**Activity:**
From the items below, extract the lines verbatim, beginning at the line that contains "Giá thể vỏ thông" and stopping after the line that contains "Thêm Vào Giỏ".

**Material for this exercise:**
--- START ---
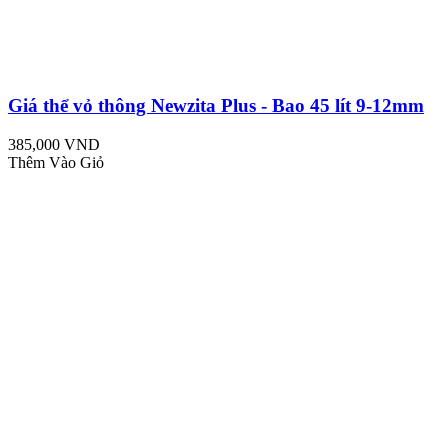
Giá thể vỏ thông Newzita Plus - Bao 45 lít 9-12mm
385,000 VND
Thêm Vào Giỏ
--- END ---
--- START ---
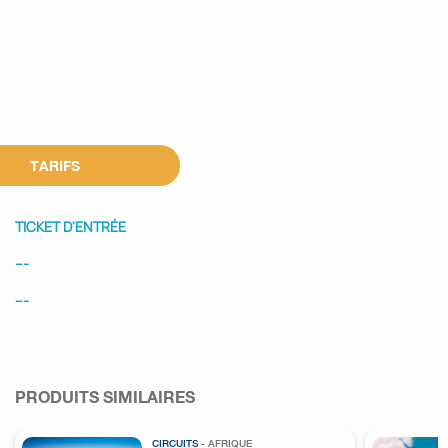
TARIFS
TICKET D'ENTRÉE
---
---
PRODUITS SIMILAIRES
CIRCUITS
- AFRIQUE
--- END ---
--- START ---
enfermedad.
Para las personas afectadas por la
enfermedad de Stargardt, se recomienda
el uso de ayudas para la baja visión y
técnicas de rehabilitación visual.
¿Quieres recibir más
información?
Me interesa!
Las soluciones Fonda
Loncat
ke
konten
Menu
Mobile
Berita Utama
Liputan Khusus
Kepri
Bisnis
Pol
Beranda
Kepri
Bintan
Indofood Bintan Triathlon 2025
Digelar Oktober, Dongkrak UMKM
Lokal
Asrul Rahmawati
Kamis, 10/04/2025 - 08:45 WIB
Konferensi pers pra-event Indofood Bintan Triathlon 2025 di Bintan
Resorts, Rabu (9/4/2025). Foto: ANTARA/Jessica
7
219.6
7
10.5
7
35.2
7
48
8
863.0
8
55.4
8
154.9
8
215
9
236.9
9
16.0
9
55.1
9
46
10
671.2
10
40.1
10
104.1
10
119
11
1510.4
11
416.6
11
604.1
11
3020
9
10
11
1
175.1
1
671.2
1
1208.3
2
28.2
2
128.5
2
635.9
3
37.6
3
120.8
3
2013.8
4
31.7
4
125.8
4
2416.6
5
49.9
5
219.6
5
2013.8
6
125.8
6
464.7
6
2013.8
--- END ---
**Task response:**
Giá thể vỏ thông Newzita Plus - Bao 45 lít 9-12mm
385,000 VND
Thêm Vào Giỏ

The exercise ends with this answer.